President Dmitry Medvedev told the federal government last night not to apply the gas transit protocol signed by Ukraine until the Ukrainian side retrieves its reservations to it. The protocol concerns international monitoring of the flow of Russian gas across Ukraine to Europe.
"These reservations are an insult to common sense and a breach of earlier agreements.

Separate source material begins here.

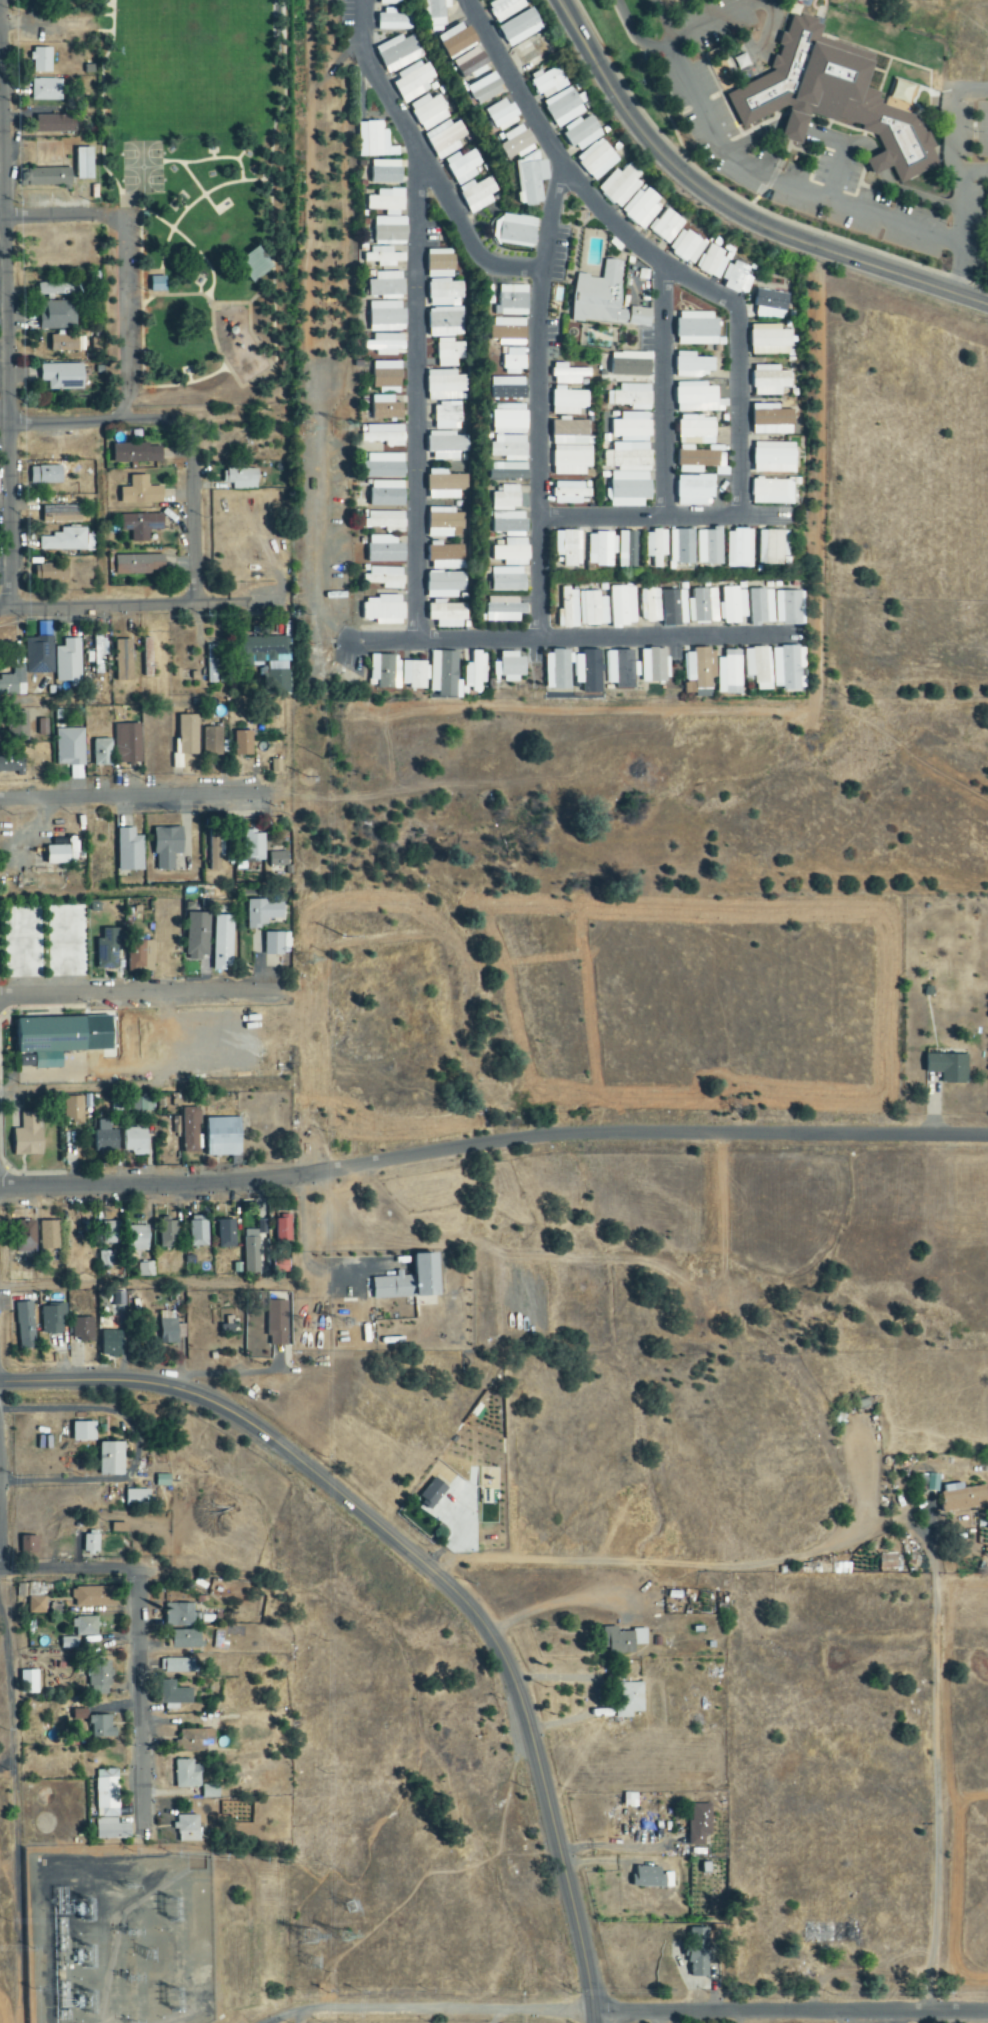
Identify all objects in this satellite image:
building: (387, 2)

They are aimed at derailing the existing transit control agreements and are clearly provocative and destructive in nature," Mr Medvedev said as he met with Foreign Minister Sergei Lavrov.
Mr Lavrov told the President that the document handed to the Russian representative in the European Union "had a Ukrainian signature all right, but there was a note attached to it saying that the document has a rider in the form of a declaration." According to Mr Lavrov, although no text of the declaration was actually attached, it was already circulating in the media, and the Russian side was able to read it. "The declaration makes surprising reading, partly because it is 50% downright lies, namely that Ukraine has not siphoned gas, or that Russia's transited gas all reached Europe, and partly because it consists 50% of provisions running counter to the document we signed with the European Union," Mr Lavrov said.
Any additions to the transit protocol signed in Moscow by Russia and the EU that are not agreed upon with Russia are unacceptable, Mr Putin said in a telephone conversation with European Commission President Jose Manuel Barroso, RIA Novosti reported.
As the Russian government's press-service said, Mr Barroso took the initiative and talked with Mr Putin by telephone tonight. The document, Mr Putin said, must be signed by all parties without reservations. He stressed that the Ukrainian provision is, first, a total departure from the protocol, and, second, has no relation to the transit of Russian gas via Ukraine to European consumers and concerns only the commercial relations between Gazprom and Naftogaz of Ukraine.